**Available data**
>>>
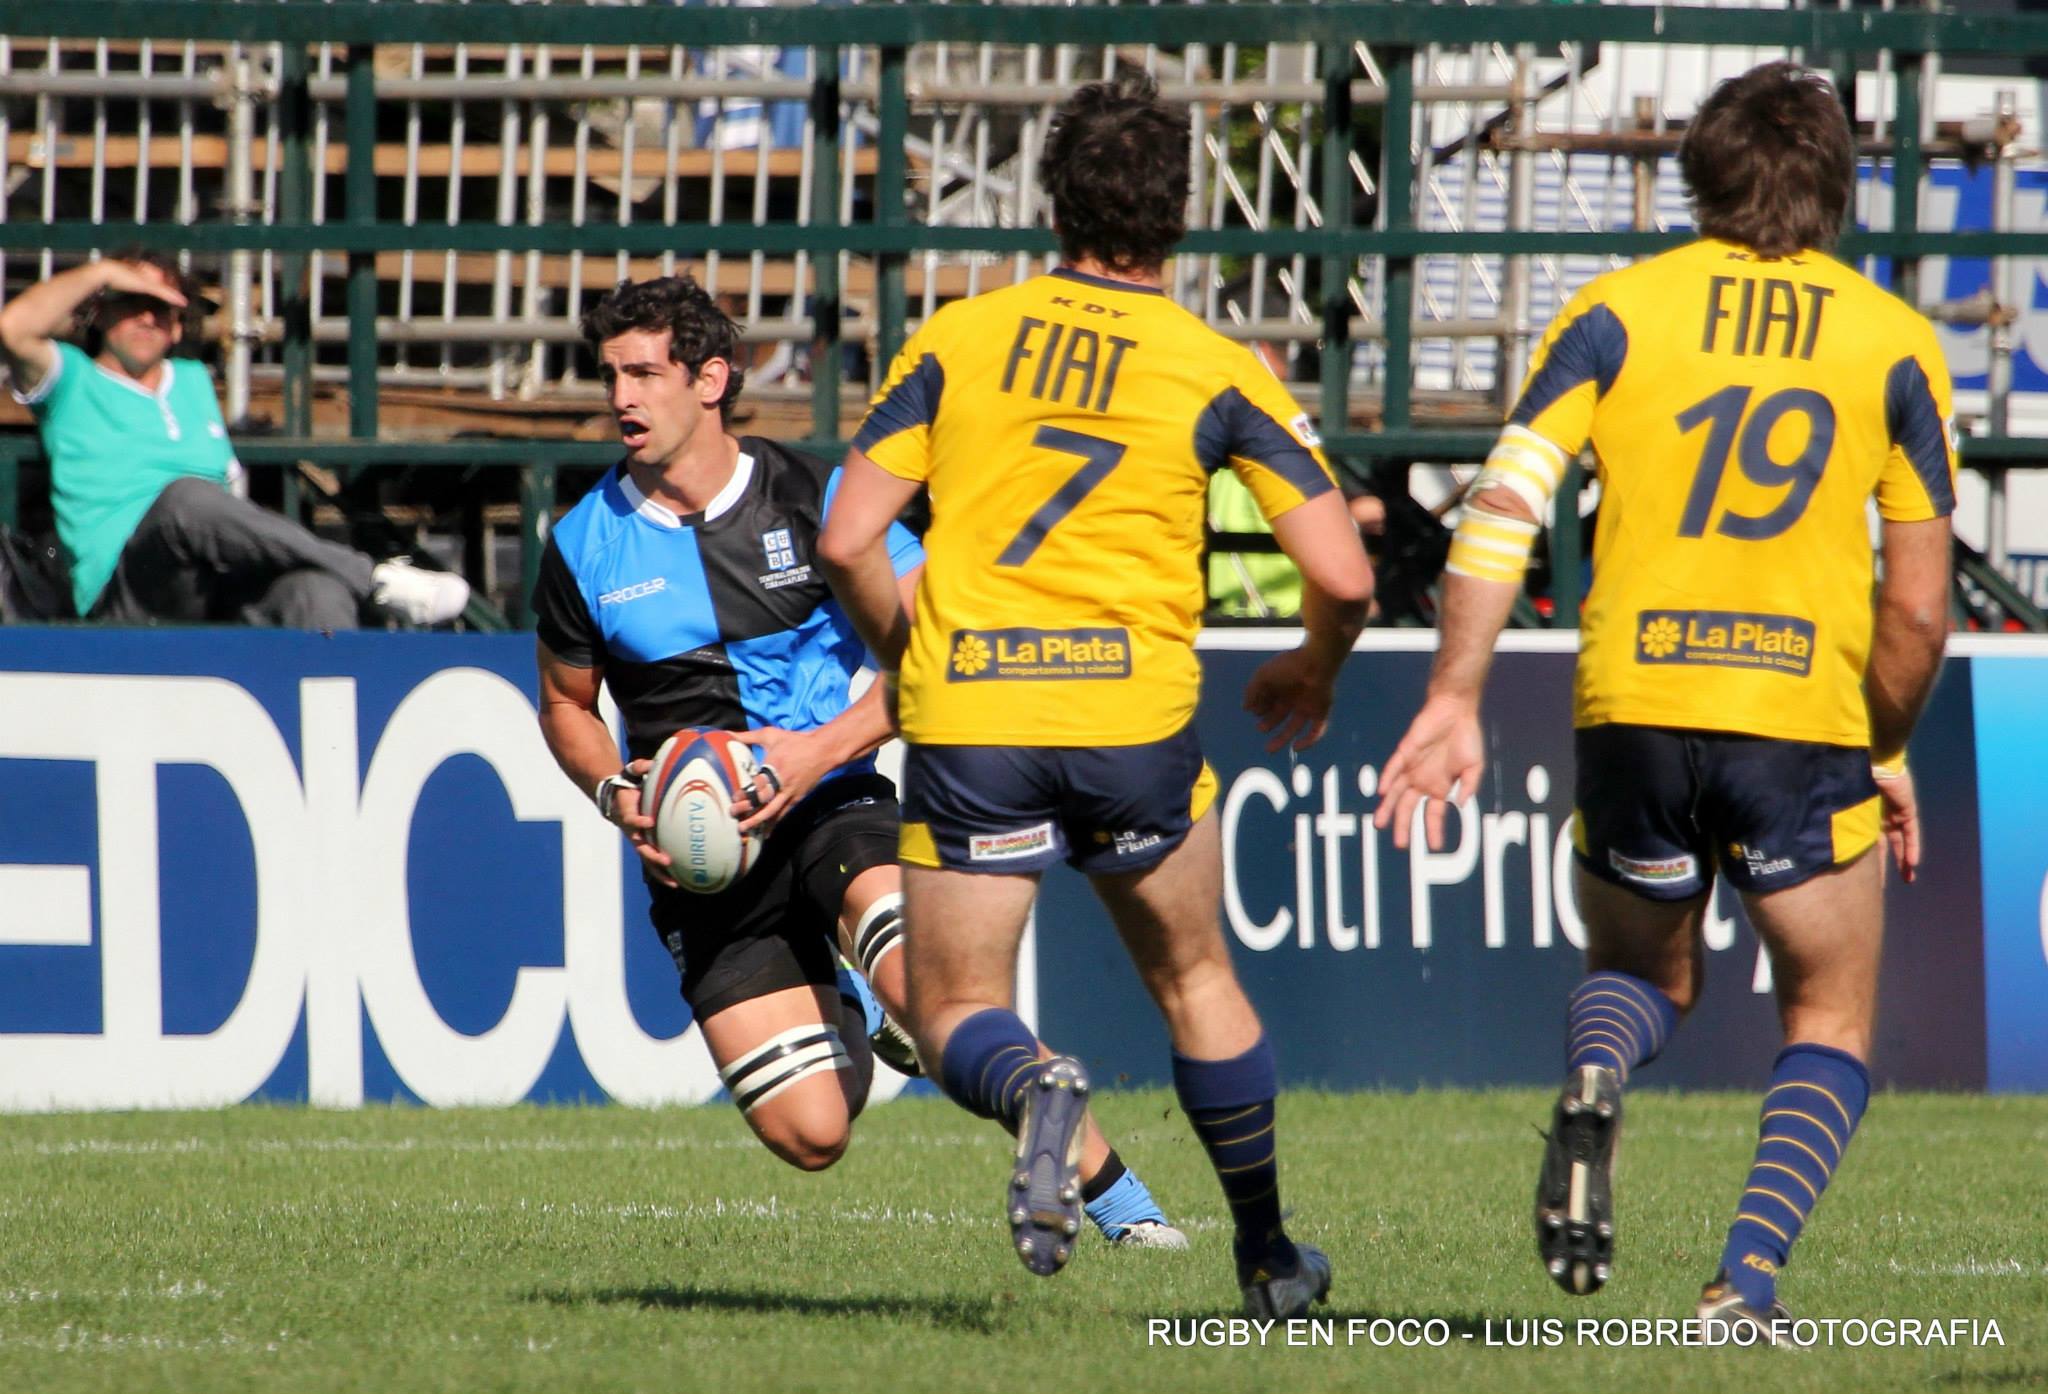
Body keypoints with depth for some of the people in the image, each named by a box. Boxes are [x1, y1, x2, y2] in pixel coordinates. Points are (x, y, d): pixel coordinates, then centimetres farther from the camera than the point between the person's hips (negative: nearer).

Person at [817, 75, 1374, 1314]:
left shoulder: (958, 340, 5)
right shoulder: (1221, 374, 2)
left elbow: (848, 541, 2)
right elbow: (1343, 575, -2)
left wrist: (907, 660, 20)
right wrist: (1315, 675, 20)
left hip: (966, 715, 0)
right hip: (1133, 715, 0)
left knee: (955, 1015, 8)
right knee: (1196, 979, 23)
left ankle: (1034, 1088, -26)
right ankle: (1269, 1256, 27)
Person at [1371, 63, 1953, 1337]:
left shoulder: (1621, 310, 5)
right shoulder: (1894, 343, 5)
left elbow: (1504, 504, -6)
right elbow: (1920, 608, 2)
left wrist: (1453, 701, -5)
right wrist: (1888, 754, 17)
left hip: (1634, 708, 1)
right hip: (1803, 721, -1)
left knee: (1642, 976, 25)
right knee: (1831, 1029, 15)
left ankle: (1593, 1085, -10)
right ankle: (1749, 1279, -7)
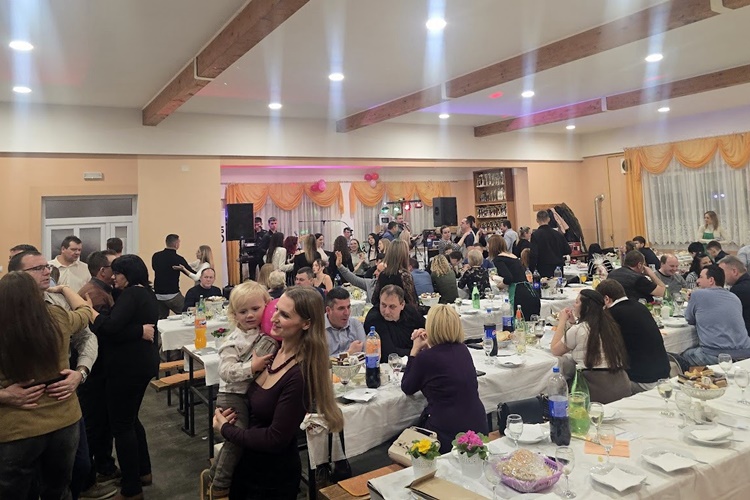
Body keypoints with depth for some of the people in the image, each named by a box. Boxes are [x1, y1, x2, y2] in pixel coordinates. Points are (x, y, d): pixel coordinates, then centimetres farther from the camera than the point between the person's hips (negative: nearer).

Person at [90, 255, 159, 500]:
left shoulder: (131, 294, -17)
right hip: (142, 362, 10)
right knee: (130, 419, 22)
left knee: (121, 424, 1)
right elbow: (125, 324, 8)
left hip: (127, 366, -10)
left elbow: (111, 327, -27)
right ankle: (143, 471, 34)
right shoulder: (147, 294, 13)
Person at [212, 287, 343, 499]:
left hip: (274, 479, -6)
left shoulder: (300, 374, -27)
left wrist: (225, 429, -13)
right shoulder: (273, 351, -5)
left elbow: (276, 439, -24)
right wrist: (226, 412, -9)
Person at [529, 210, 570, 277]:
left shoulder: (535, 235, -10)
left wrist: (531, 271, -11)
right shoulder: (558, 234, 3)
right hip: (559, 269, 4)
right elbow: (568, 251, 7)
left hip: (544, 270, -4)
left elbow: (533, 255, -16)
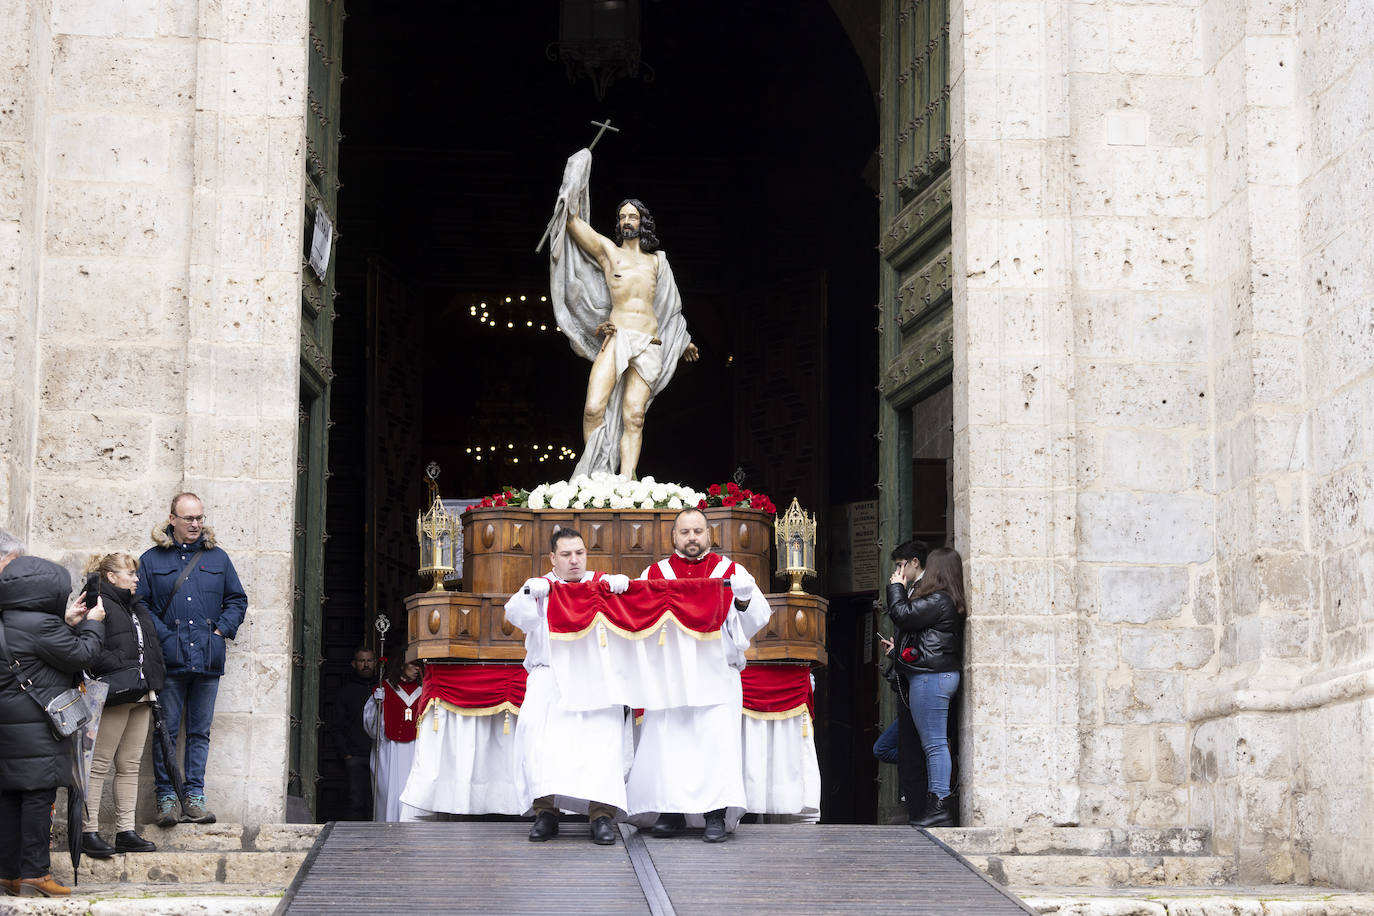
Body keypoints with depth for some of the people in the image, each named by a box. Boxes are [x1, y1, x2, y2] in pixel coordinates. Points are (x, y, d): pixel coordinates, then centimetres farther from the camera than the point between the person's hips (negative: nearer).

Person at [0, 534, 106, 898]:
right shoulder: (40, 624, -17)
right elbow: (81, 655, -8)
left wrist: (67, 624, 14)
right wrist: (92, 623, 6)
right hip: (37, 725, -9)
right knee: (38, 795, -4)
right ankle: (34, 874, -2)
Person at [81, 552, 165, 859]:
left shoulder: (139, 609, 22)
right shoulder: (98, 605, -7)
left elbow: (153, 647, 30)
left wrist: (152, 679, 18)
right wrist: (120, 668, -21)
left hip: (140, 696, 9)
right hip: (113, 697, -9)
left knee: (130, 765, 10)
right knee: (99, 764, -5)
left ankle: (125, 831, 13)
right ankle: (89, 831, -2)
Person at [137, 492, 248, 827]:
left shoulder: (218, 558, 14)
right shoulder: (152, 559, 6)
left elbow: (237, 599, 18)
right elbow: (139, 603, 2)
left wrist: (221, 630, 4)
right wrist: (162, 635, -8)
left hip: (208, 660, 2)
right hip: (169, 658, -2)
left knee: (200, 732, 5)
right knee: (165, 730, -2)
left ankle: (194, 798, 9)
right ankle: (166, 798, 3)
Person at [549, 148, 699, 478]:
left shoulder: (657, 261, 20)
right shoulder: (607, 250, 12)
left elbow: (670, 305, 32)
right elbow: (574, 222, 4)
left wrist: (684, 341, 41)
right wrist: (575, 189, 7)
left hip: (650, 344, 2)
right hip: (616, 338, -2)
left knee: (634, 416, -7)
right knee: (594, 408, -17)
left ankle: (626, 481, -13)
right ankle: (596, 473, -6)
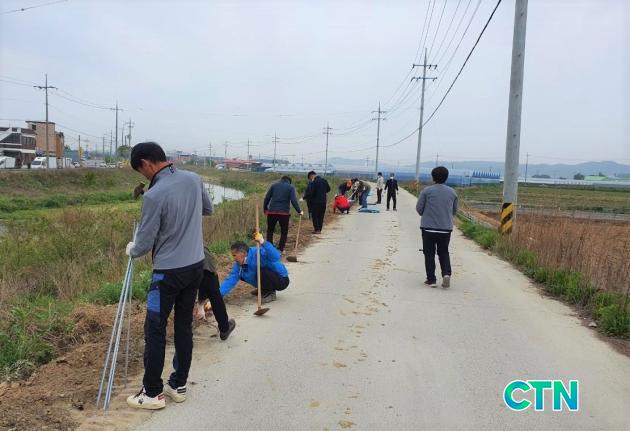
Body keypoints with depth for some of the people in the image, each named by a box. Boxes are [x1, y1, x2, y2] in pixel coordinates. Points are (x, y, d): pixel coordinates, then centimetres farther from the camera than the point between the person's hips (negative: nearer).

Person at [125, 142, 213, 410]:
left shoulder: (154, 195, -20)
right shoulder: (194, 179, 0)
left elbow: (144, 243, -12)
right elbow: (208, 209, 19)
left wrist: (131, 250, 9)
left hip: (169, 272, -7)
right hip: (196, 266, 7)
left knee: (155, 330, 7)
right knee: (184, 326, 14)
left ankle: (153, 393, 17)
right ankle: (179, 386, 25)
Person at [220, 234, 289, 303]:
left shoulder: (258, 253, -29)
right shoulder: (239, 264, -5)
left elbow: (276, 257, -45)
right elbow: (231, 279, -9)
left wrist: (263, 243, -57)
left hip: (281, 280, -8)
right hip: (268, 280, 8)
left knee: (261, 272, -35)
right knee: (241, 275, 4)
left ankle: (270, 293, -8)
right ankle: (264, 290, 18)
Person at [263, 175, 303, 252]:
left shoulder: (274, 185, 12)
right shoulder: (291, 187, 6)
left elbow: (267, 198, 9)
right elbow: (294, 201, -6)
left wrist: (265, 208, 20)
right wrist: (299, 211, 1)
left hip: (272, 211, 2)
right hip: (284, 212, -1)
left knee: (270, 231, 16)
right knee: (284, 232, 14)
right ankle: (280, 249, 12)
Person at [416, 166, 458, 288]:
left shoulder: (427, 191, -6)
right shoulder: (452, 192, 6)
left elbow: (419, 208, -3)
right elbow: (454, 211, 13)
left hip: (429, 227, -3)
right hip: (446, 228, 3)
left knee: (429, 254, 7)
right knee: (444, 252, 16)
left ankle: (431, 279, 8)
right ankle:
<<<
Copy out, unchanged, the part that opens with the line containing "left wrist: (225, 429, -13)" and closes with the line containing "right shoulder: (558, 234, 3)", including both of those lines.

left wrist: (225, 429, -13)
right shoulder: (273, 351, -5)
left elbow: (276, 439, -24)
right wrist: (226, 412, -9)
Person at [529, 210, 570, 277]:
left shoulder: (535, 235, -10)
left wrist: (531, 271, -11)
right shoulder: (558, 234, 3)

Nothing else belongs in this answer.